- _PAGE TEXT_:

+===+

Generally, two things are true about US accents:

-The East, being much older, has many more distinct and localized accents. I live in NC and people who grew up in the rural counties can identify a "____ county accent" by subtleties. Of course, a lot of this is being lost with each generation, especially post-TV.

-People of course are much more familiar with their own region than others, which may "all sound a like" to them.

Like the map shows, the western half of the country tends to have a pretty "general American" accent, blended together as people moved westward.

Being Southern, I can recognize many, many subtleties of Southern, just as a New Yorker might say there are distinct accents for each borough (I have actually seen a youtube video somewhere trying to explain the differences between the boroughs). The general breakdown in Southern, for a quick lesson, is indeed by class: high, middle, and lower. The movie S"teel Magnolias" has been pointed out as having examples of all three. Claree uses the "high class", sometimes called "Charleston" accent; Ouiser, M'Lynn, and Shelby have a more middle-class accent; and Truvy and Annelle have a more lower-class one. Of course, Dolly Parton and Julia Roberts are the only two actual Southerners in the show so their accents are genuine (Dolly's being a true "Appalachian"; Julia's a more flatland Southern), but most of the other actresses do a decent job (except in the cenetary scene when Sally Field COMPLETELY loses all traces of her Southern accent during her breakdown, contrary to real life where a person's accent usually gets stronger under duress.

+===+

- _RECORDED DATA_:

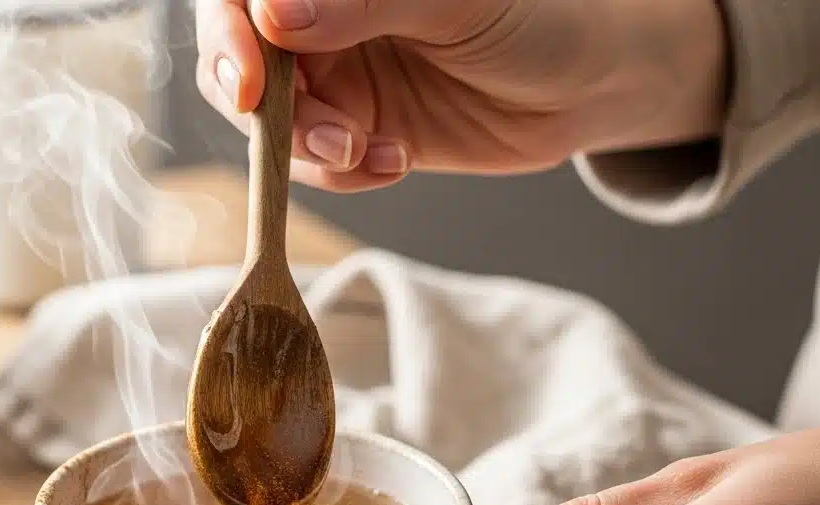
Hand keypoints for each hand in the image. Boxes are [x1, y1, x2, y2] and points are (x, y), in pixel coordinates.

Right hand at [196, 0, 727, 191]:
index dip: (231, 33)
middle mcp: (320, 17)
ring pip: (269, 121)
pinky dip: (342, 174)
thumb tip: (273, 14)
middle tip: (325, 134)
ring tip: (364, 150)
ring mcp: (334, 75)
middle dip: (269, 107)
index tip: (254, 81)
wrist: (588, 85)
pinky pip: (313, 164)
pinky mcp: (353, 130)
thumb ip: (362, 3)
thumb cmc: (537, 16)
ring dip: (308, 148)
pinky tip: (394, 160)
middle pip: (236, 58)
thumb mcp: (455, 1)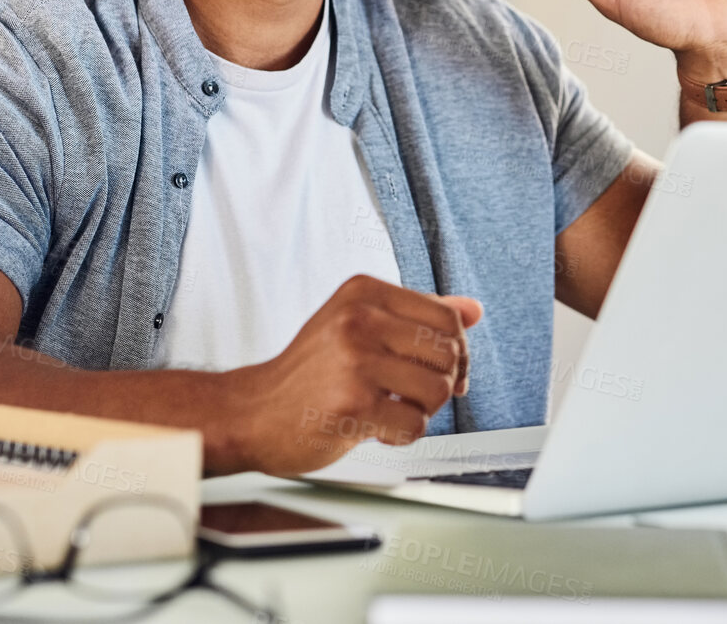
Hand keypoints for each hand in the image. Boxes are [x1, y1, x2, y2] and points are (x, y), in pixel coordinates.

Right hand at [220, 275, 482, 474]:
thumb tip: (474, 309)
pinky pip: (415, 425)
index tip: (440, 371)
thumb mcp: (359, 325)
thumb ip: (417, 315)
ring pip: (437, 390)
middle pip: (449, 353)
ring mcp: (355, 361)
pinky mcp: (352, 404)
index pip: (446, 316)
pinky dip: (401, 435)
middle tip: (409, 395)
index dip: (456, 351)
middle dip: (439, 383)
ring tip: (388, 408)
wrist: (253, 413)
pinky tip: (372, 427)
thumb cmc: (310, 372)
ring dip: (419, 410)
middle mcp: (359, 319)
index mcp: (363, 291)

+===+

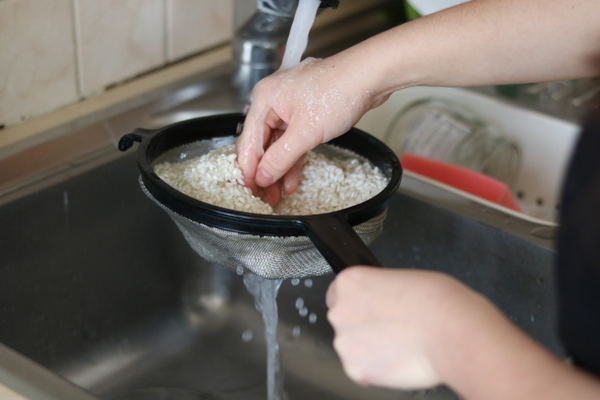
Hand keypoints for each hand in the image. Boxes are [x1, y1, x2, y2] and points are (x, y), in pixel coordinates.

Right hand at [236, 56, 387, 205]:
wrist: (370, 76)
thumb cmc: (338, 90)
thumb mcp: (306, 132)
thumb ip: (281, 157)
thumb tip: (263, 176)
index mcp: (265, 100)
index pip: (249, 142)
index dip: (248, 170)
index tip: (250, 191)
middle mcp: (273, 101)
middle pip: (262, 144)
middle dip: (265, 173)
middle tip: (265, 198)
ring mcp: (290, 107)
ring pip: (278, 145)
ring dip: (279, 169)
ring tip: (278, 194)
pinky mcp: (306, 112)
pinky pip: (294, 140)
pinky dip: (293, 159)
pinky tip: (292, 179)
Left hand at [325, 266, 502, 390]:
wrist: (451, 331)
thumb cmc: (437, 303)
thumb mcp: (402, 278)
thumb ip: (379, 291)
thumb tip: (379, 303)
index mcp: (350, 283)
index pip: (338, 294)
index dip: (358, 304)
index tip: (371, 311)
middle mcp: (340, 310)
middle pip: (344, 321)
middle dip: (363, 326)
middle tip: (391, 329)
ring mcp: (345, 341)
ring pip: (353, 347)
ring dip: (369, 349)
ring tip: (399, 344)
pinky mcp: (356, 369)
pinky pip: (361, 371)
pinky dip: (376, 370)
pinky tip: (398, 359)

+===+

- _ACTIONS TO TAKE_:
(a) Summarize the accents post in two sentences.
(b) Answer these questions from the accents post:
(i) In which state does the writer live?
(ii) What is the "high class" Southern accent sometimes called?
(iii) Which two actresses are named as the only actual Southerners in the movie?
(c) Duplicate the part of the accents post that begins at the words "-The East, being" and stops after "generation, especially post-TV.".
The entries have no connection to the accents post.

- _ANSWERS TO EACH TASK_:
(a) The East, being much older, has many more distinct and localized accents than the western half of the country, where accents blended into a fairly "general American" one as people moved westward. Southern accents break down by class into high, middle, and lower, and the movie "Steel Magnolias" has been pointed out as having examples of all three.

(b)
(i) NC
(ii) The "Charleston" accent
(iii) Dolly Parton and Julia Roberts

(c)
-The East, being much older, has many more distinct and localized accents. I live in NC and people who grew up in the rural counties can identify a "____ county accent" by subtleties. Of course, a lot of this is being lost with each generation, especially post-TV.